----- THE DATA -----

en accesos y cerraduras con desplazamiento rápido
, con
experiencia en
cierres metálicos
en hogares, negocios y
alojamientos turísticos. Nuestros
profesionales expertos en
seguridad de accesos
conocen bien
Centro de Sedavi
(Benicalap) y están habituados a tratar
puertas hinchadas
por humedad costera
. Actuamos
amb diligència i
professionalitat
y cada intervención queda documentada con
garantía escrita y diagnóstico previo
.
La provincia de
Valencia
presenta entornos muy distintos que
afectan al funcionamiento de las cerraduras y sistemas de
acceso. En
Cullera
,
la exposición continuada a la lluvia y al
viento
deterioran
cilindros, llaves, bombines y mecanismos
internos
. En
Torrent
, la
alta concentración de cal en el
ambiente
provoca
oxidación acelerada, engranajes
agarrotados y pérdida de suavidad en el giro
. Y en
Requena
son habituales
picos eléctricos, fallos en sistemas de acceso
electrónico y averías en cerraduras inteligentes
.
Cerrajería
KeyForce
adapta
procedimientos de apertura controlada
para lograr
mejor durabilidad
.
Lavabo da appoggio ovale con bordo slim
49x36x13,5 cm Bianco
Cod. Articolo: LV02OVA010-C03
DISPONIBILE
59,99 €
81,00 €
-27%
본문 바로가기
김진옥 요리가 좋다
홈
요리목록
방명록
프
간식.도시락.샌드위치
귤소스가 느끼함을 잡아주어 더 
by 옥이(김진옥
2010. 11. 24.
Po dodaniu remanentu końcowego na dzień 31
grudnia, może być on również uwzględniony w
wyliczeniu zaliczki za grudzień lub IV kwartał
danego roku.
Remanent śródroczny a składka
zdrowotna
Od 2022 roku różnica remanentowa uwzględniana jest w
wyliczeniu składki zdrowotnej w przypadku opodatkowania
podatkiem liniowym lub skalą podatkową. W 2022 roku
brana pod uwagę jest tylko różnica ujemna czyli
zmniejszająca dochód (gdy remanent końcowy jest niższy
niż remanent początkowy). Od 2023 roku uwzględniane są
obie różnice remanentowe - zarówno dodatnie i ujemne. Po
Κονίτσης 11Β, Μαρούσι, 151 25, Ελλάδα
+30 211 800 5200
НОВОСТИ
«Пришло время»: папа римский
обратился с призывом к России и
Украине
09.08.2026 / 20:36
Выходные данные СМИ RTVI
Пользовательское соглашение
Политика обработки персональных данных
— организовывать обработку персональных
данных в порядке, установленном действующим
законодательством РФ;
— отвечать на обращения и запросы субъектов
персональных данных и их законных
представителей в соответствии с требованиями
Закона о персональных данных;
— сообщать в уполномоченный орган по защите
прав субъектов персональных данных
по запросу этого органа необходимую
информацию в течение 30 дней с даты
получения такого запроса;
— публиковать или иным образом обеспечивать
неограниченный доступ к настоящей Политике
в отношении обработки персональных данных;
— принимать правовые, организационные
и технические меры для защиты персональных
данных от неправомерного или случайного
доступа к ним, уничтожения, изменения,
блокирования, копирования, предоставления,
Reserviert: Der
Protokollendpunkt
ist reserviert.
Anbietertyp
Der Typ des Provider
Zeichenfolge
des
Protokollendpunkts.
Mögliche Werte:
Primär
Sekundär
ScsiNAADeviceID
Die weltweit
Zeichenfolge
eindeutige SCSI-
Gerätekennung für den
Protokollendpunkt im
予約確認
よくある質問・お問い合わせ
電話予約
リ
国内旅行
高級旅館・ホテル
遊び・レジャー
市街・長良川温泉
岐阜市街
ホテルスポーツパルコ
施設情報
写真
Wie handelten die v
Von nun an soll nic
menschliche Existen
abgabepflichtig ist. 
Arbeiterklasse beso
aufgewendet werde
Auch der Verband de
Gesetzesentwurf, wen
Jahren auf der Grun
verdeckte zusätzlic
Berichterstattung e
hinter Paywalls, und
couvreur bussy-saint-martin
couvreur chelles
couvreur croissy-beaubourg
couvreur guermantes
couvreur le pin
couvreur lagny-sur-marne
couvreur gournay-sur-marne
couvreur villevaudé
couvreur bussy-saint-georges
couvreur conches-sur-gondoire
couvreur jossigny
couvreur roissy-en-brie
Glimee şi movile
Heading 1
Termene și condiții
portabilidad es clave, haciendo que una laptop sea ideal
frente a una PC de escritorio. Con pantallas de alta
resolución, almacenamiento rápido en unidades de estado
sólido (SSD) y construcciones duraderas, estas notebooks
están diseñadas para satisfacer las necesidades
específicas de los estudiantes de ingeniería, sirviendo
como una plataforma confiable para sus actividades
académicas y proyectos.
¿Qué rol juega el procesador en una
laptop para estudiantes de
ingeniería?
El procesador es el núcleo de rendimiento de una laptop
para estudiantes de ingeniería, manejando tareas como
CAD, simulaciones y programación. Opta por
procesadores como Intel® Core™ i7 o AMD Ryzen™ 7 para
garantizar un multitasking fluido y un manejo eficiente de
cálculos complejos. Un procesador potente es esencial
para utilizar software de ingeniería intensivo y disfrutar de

-----

Pick out each line in the records above that contains the word "wyliczeniu", and copy those lines.

▶ ANSWER SPACE
wyliczeniu zaliczki za grudzień lub IV kwartał
wyliczeniu składki zdrowotnej w przypadku opodatkowania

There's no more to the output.